Chaplin's son Eugene, who plays a bit role in the flick along with one of the star's grandchildren, Dolores Chaplin, told journalists in Venice that the film captured well the difficult period when his father's body was snatched.

"The coffin was stolen for quite some time, and we didn't know who was behind it. There were threats, my younger brother was threatened," he said.

"When we eventually found my father's coffin in a field next to a forest, on the edge of a canal, it was marvellous," he said.

Chaplin's coffin was taken by a pair of immigrants from Poland and Bulgaria in 1978 and recovered after a large-scale police search, during which 200 phone kiosks were watched and the phone at the Chaplins' home was tapped.

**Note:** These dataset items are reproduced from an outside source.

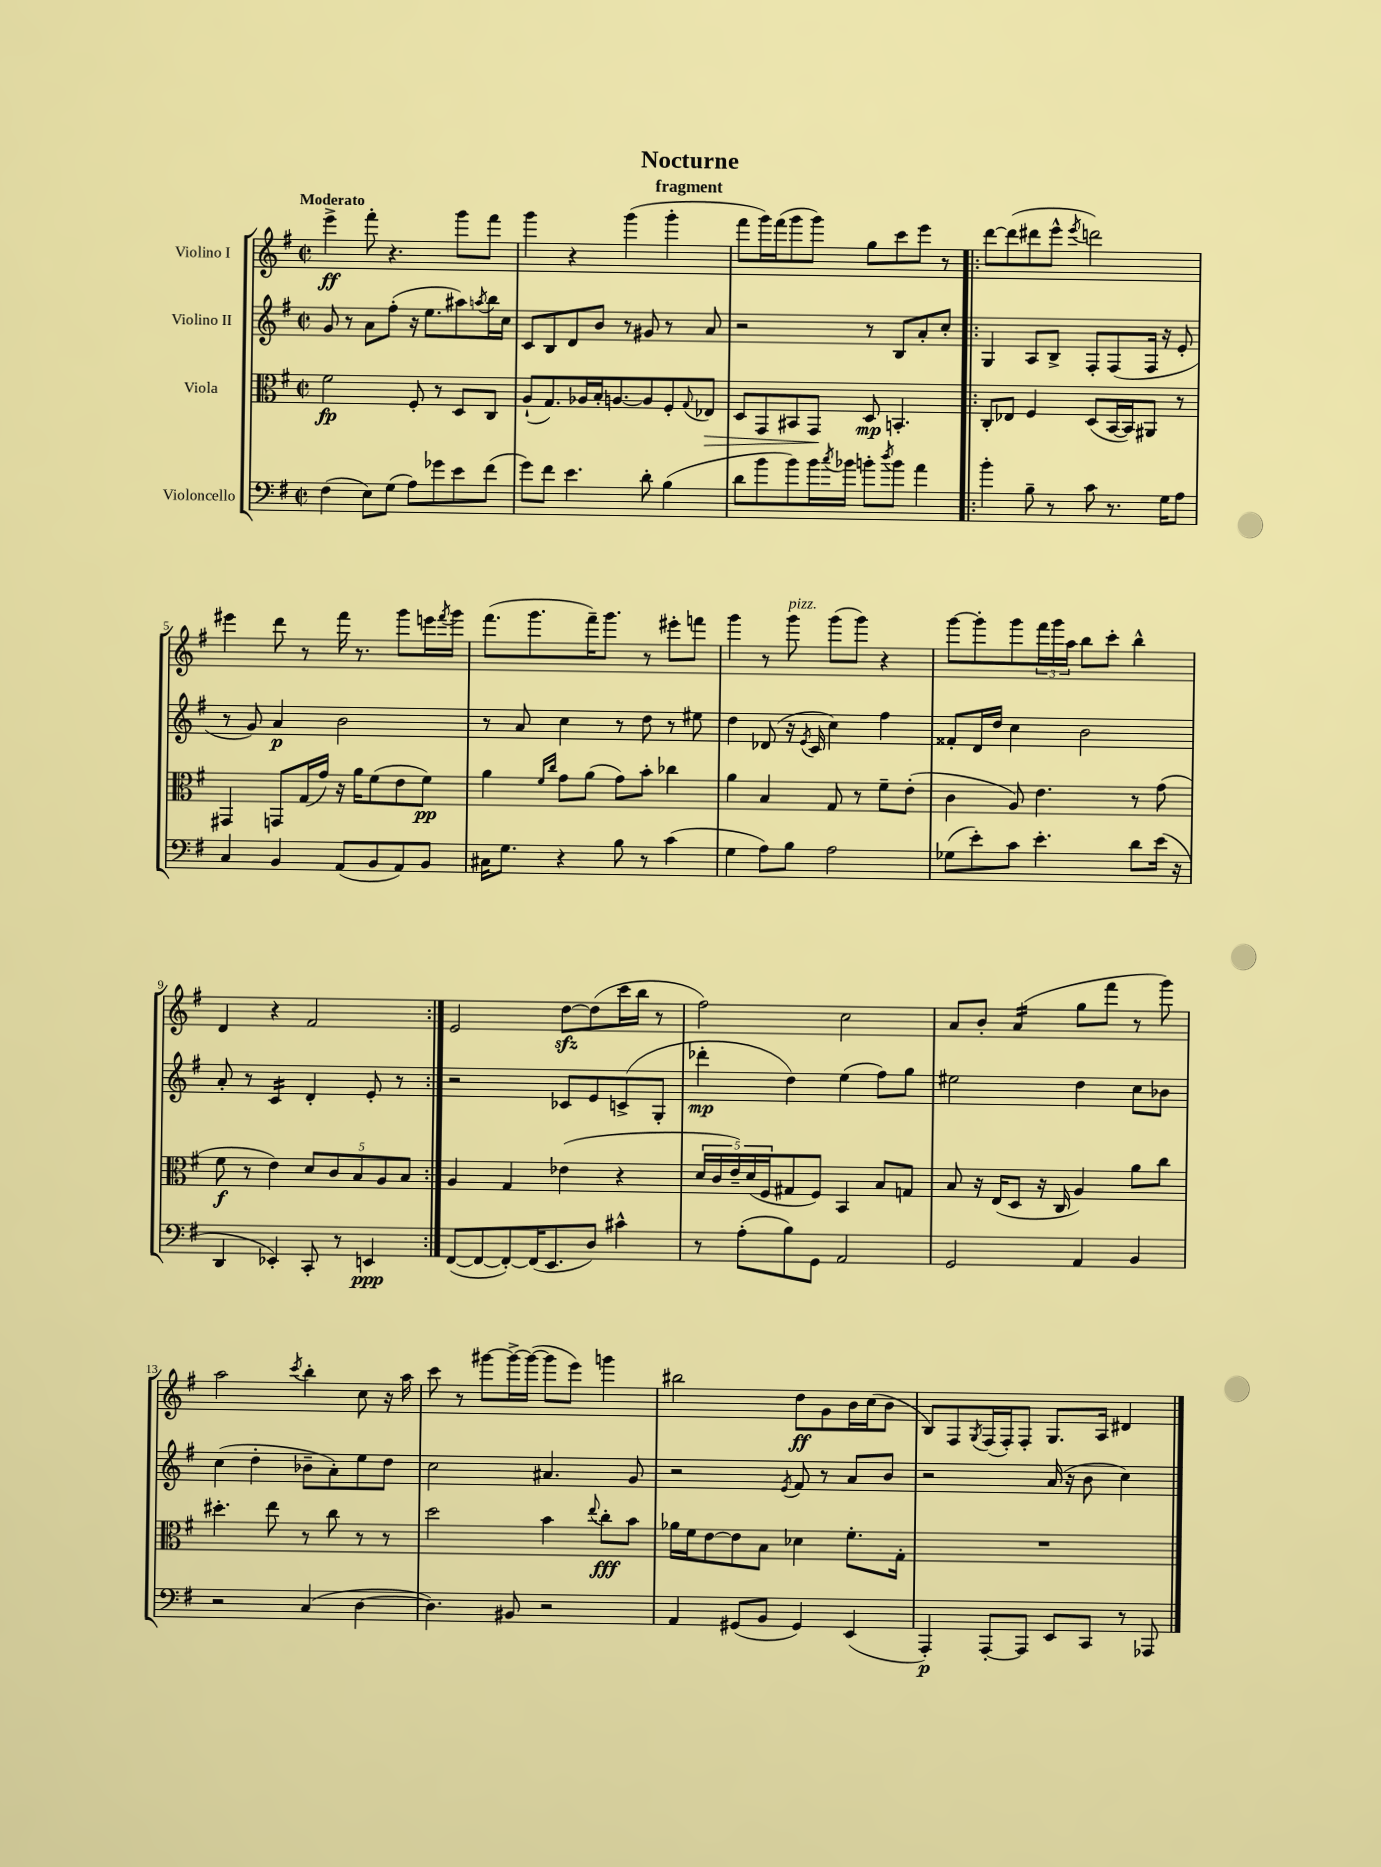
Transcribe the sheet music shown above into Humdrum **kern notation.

**kern	**kern	**kern	**kern
*staff4	*staff3	*staff2	*staff1
*clefF4	*clefC3	*clefG2	*clefG2
*k[f#]	*k[f#]	*k[f#]	*k[f#]
*M2/2	*M2/2	*M2/2	*M2/2
*met(c|)	*met(c|)	*met(c|)	*met(c|)
(4F#	2f#	8g	4eee^
.	.	8r	.
8E)	.	8a	8fff#'
(8G	.	(8ff#'	4.r
8A)	8F#'	16r	.
.	.	8.ee	.
8g-	8r	.	.
8e	8D	8aa#)	8ggg
.	.	8qaa	.
(8f#	8C	16bb	8fff#
.	.	16cc	.
=	=	=	=
8g)	(8A`	8c	4ggg
8f#	8.G)	8B	.
4.e	.	8d	4r
.	16A-	.	.
.	16B'	8b	.
.	[8.A	.	.
.	.	8r	(4ggg
8d'	8A]	8g#	.
(4B	8F#'	8r	4ggg'
.	8qqG	.	.
.	8E-	8a	.
=	=	=	=
8d	8D	2r	8fff#
8b	8GG	.	16ggg)
.	.	.	(16fff#
8b)	8BB#	.	8ggg
16b	8GG	.	8ggg)
8qcc	.	.	.
16b-	.	.	.
8b'	8D	8r	8gg
8qdd	.	.	.
8b	4.BB'	8B	8ccc
4a	.	8a'	8eee
.	.	8cc'	8r
=!|:	=!|:	=!|:	=!|:
4b'	8C'	4G	[8ddd
.	8E-	.	(8ddd]
8B~	4F#	8A	8ddd#
8r	.	8B^	8eee^^
.	.	.	8qeee
8c	(8D	8F#'	2ddd)
8.r	[16BB	(8F#	.
.	16BB])	.	.
.	8AA#	16F#	.
16G	.	16r	.
8A	8r	8e'	.
=	=	=	=
4C	4GG#	8r	4eee#
.	.	8g)	.
4BB	8GG	4a	8ddd
.	(16G	.	8r
.	16g)	.	.
(8AA	16r	2b	16fff#
.	16a	.	8.r
8BB	(8f#	.	.
8AA)	8e	.	8ggg
8BB	8f#)	.	16eee
.	.	.	8qfff#
.	.	.	16ggg
=	=	=	=
16C#	4a	8r	(8.fff#
8.G	.	.	.
.	.	8a	.
.	.	.	8.ggg
.	16qqf#	.	.
.	16qqcc	.	.
4r	8g	4cc	.
.	(8a	.	16fff#~)
.	.	.	8.ggg
8B	8g)	8r	.
8r	8b'	8dd	8r
(4c	4cc-	8r	8eee#'
.	.	8ee#	8fff
=	=	=	=
4G	4a	4dd	4ggg
8A)	4B	(8d-	8r
8B	.	16r	8ggg
.	.	8qe	.
.	.	16c	.
2A	8G	4cc)	(8ggg
.	8r	.	8ggg)
.	8f#~	4ff#	4r
.	(8e'	.	.
=	=	=	=
(8G-	4c	8f##'	[8ggg
8e')	.	16d	8ggg']
.	.	16dd	.
8c	8A)	4cc	8ggg
4.e'	4.e	.	24fff#
.	.	.	24ggg
.	.	.	24aa
.	.	2b	8bb
.	.	.	8ccc'
8d	8r	.	4bb^^
(16e	(8g	.	.
16r	.	.	.
=	=	=	=
4DD	8f#	8a'	4d
.	8r	8r	.
4EE-')	4e)	4c	4r
8CC'	10d	4d'	2f#
.	10c	.	.
8r	.	.	.
.	10B	.	.
4EE	.	8e'	.
.	10A	.	.
.	.	8r	.
.	10B	.	.
=:|!	=:|!	=:|!	=:|!
([8FF#	4A	2r	2e
8FF#_	.	.	.
8FF#'_)	4G	.	.
(16FF#]	.	.	.
8.EE	.	.	.
.	(4e-	8c-	[8dd
8D)	.	8e	(8dd]
4c#^^	4r	(8c^	16ccc
.	.	.	16bb
.	.	8G'	8r
=	=	=	=
8r	20d	4ddd-'	2ff#)
.	20c	.	.
.	20e~)	.	.
(8A'	.	.	.
.	(20d	.	.
.	20F#	.	.
8B)	8G#	4dd)	.
8GG	8F#)	.	.
2AA	4BB	(4ee	2cc
.	8B	8ff#)	.
.	8G	8gg	.
=	=	=	=
2GG	8B	2ee#	8a
.	16r	.	8b'
.	(16E	.	.
.	8D	.	(4a
.	16r	.	.
.	16C	.	.
4AA	4A)	4dd	8gg
.	.	.	8fff#
4BB	8a	8cc	8r
.	8cc	8b-	8ggg)
=	=	=	=
2r	4.dd#'	(4cc	2aa
.	.	4dd'	.
.	8ee	.	.
.	.	.	8qccc
(4C	8r	8b-~	4bb'
.	8cc	8a')	.
[4D	8r	8ee	8cc
.	8r	8dd	16r
.	.	.	16aa
=	=	=	=
4.D])	2dd	2cc	8ccc
.	.	.	8r
.	.	.	[8ggg#
8BB#	.	.	16ggg#^_
.	.	.	(16ggg#_
2r	4b	4.a#	8ggg#]
.	.	.	8eee)
.	8qqee	.	.
.	8cc'	.	4ggg
.	8b	8g	.
=	=	=	=
4AA	16a-	2r	2bb#
.	16f#	.	.
.	[8e	.	.
(8GG#	8e]	.	.
8BB	8B	.	.
.	.	8qe	.
4GG#)	4d-	8f#	8dd
.	.	8r	8g
(4EE	8.f#'	8a	16b
.	.	.	(16cc
.	.	8b	8b
.	16G'	.	.
=	=	=	=
4AAA')	1r	2r	8B)
.	.	.	8F#
.	.	.	8qG
[8AAA'	.	.	(16F#
.	.	.	16F#')
8AAA]	.	.	8F#'
8EE	.	(16a	8.G
.	.	16r	.
8CC	.	8b	.
.	.	.	16A
8r	.	4cc)	4d#
8AAA-	.	.	.
==	==	==	==
*-	*-	*-	*-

Demands of £400,000 (€300,000) were made for return of the body, but Chaplin's widow Oona refused to pay, saying that her husband would have "thought it ridiculous".

Beauvois said the idea for the film had come to him while re-watching City Lights: "I remembered that his coffin had been stolen for ransom and thought to myself: 'This is a movie!'"

"I wanted to transform it into a tale whereby Chaplin would be a sort of genie, like Aladdin's genie, who grants wishes," he said.

The challenge of revisiting the silent actor's famous Tramp figure in the two immigrants was too good to resist for a director who said he believes "Chaplin is cinema itself, a sacred figure."